Materials and methods
How is the database constructed
Most of the data included in the MitoAge database is computed offline, using a series of automated scripts.
For a given set of refseq sequences, these scripts generate pre-computed compositional features for the total mitochondrial genome,
as well as, for the different coding and non-coding mitochondrial regions. The generated CSV outputs are then checked for errors,
potential inconsistencies with the NCBI RefSeq database and/or other issues. This is done in a first instance using validation
scripts, and if flags are raised, then the data is analyzed manually. If inconsistencies in the original data are found, they are
fixed and reported to the authors of the relevant database (NCBI, ITIS, AnAge, etc). Upon a successful validation, the data is uploaded
into the MitoAge database and other statistical metrics are computed.

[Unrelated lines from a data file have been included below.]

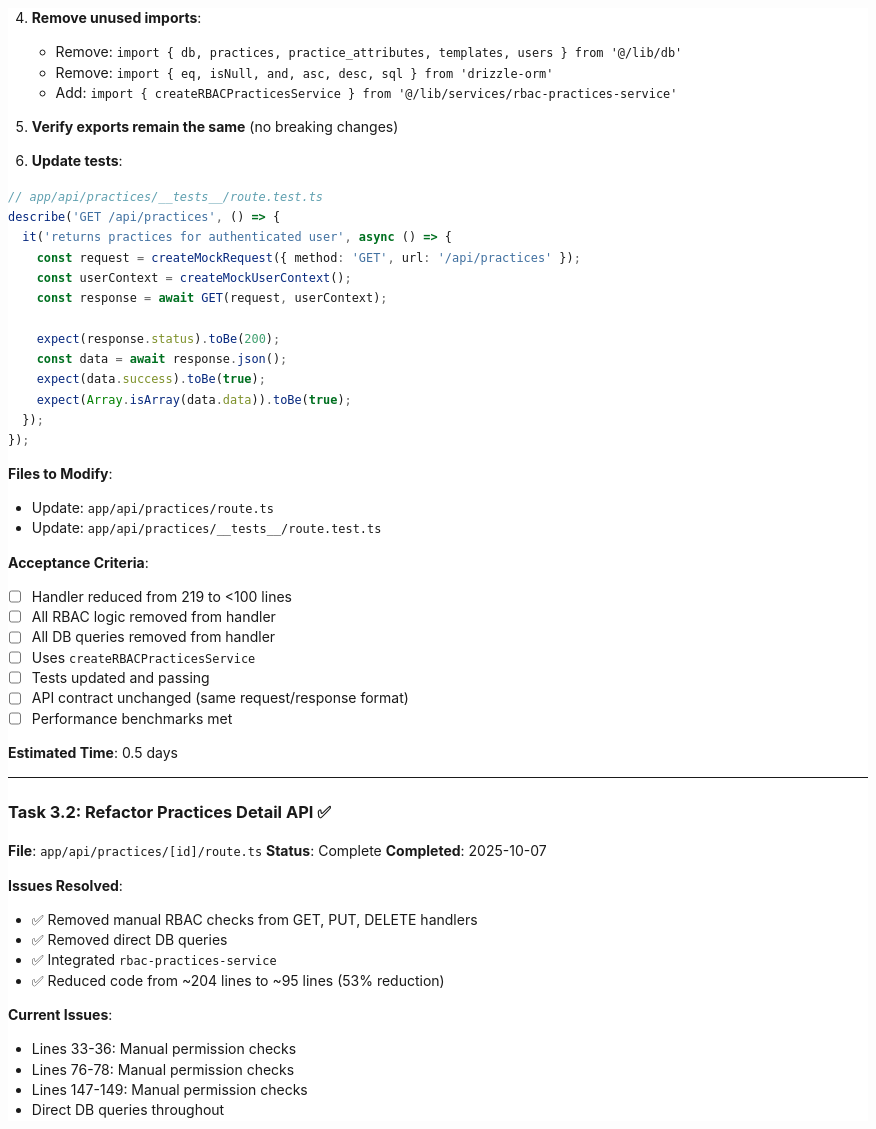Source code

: 4. **Remove unused imports**:
   - Remove: `import { db, practices, practice_attributes, templates, users } from '@/lib/db'`
   - Remove: `import { eq, isNull, and, asc, desc, sql } from 'drizzle-orm'`
   - Add: `import { createRBACPracticesService } from '@/lib/services/rbac-practices-service'`

5. **Verify exports remain the same** (no breaking changes)

6. **Update tests**:
```typescript
// app/api/practices/__tests__/route.test.ts
describe('GET /api/practices', () => {
  it('returns practices for authenticated user', async () => {
    const request = createMockRequest({ method: 'GET', url: '/api/practices' });
    const userContext = createMockUserContext();
    const response = await GET(request, userContext);

    expect(response.status).toBe(200);
    const data = await response.json();
    expect(data.success).toBe(true);
    expect(Array.isArray(data.data)).toBe(true);
  });
});
```

**Files to Modify**:
- Update: `app/api/practices/route.ts`
- Update: `app/api/practices/__tests__/route.test.ts`

**Acceptance Criteria**:
- [ ] Handler reduced from 219 to <100 lines
- [ ] All RBAC logic removed from handler
- [ ] All DB queries removed from handler
- [ ] Uses `createRBACPracticesService`
- [ ] Tests updated and passing
- [ ] API contract unchanged (same request/response format)
- [ ] Performance benchmarks met

**Estimated Time**: 0.5 days

---

### Task 3.2: Refactor Practices Detail API ✅
**File**: `app/api/practices/[id]/route.ts`
**Status**: Complete
**Completed**: 2025-10-07

**Issues Resolved**:
- ✅ Removed manual RBAC checks from GET, PUT, DELETE handlers
- ✅ Removed direct DB queries
- ✅ Integrated `rbac-practices-service`
- ✅ Reduced code from ~204 lines to ~95 lines (53% reduction)

**Current Issues**:
- Lines 33-36: Manual permission checks
- Lines 76-78: Manual permission checks
- Lines 147-149: Manual permission checks
- Direct DB queries throughout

Data is analyzed as follows:
For each protein-coding gene and for the total protein-coding region, both base composition and codon usage are computed.
For total mtDNA, the D-loop region, total tRNA-coding regions, total rRNA-coding regions, and for each of the rRNA genes only base compostion is analyzed.
How is the data calculated?
- The sequences for all the species in the database are taken from the RefSeq database at NCBI.
- The maximum lifespan records are taken from the AnAge database.
- Full taxonomy data is taken from the ITIS database.
- The mtDNA sequence is taken from the Heavy strand.
- D-loop is taken from the Heavy strand when it is labeled as D-loop in NCBI.
- For computing base composition, for each gene (protein-/rRNA-/tRNA-coding gene), we use the heavy strand (according to
NCBI GenBank, if the gene position says "Complement", it is on the light strand; else, it is on the heavy strand).
- For computing codon usage, data is taken from the complement of the coding strand and T is replaced with U (i.e. the mRNA sequence).
- When combining multiple genes (e.g. when computing the total protein-coding genes), we append one gene to another. In case of overlap,
we count overlapping sequence only once for the computation of base composition, and we count them twice for the computation of codon usage.
- Sequence are always analyzed from 5' to 3' (both for DNA and RNA).